Token pricing is what you get when neither party wants to specify the contract. The provider bills compute because that is what costs them to serve. Customers pay compute because that is what is offered. The question of whether the work got done sits between them with neither party on the hook.
Wrapping, not replacement
Tokens probably won't disappear at the wholesale layer. They are what compute actually costs; providers will keep billing what they spend. What does change is the unit of contract between provider and customer. AWS still bills compute-seconds under everything, but most enterprise customers never see a compute-second on an invoice — they see a managed-service contract that wraps compute-seconds inside a per-task or per-resource price. The provider absorbs the variance.
The AI market is heading the same way. Anthropic's Claude Code Max sits above per-token consumption and caps the variable cost. GitHub Copilot is per-seat. Cursor is tiered per-seat with consumption guardrails. Cognition's Devin charges in Agent Compute Units — a consumption budget abstracted above tokens. None of these are outcome pricing. They are wrapping. The customer no longer sees the syllable on the invoice. The wholesale unit underneath is still the token.
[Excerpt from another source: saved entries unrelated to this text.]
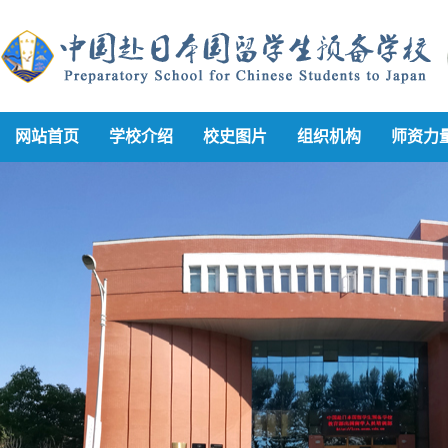
网站首页
学校介绍
校史图片
组织机构
师资力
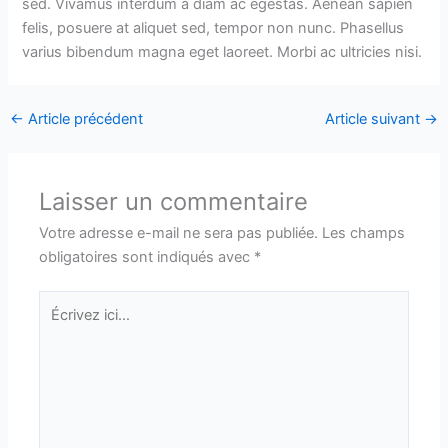
sed. Vivamus interdum a diam ac egestas. Aenean sapien
felis, posuere at aliquet sed, tempor non nunc. Phasellus
varius bibendum magna eget laoreet. Morbi ac ultricies nisi.
←
Article précédent
Article suivant
→
Laisser un commentaire
Votre adresse e-mail ne sera pas publiée.
Les champs
obligatoires sont indiqués avec
*
Écrivez
ici…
Who defects first matters. Token pricing is profitable and the variance risk sits with the customer; established providers have little reason to move first on margin alone. The historical move off per-word pricing in journalism came through labor organization and professionalization, not customer dissatisfaction. The analogous mover here is most likely a new entrant willing to absorb variance in exchange for share, or an established provider under margin pressure packaging tokens behind a contract to differentiate. Whoever moves first sets the wrapping standard. The token persists; the bill changes shape.
Build the artifacts anyway
If you are running a serious AI stack today, the pricing UX is something you absorb whether you notice it or not. The practical move is to build the artifacts anyway. The supervisory stack — tests, evals, dry-runs, proof chains — pays for itself in incidents avoided. The bill is real. The engineering is right.
The harder move is to notice when the gradient is pulling against you. Every team that builds disciplined supervision on top of a per-token API also builds ongoing pressure to skip the supervision when the token bill arrives. The per-call habit of asking can we afford to run this one? every time the meter clicks is the habit that hands the pricing model authorship of your agent.
Build the artifacts anyway. Notice when the gradient is pulling against you. Push for contracts that hide the per-call meter, so the engineer's daily decision is engineering, not accounting.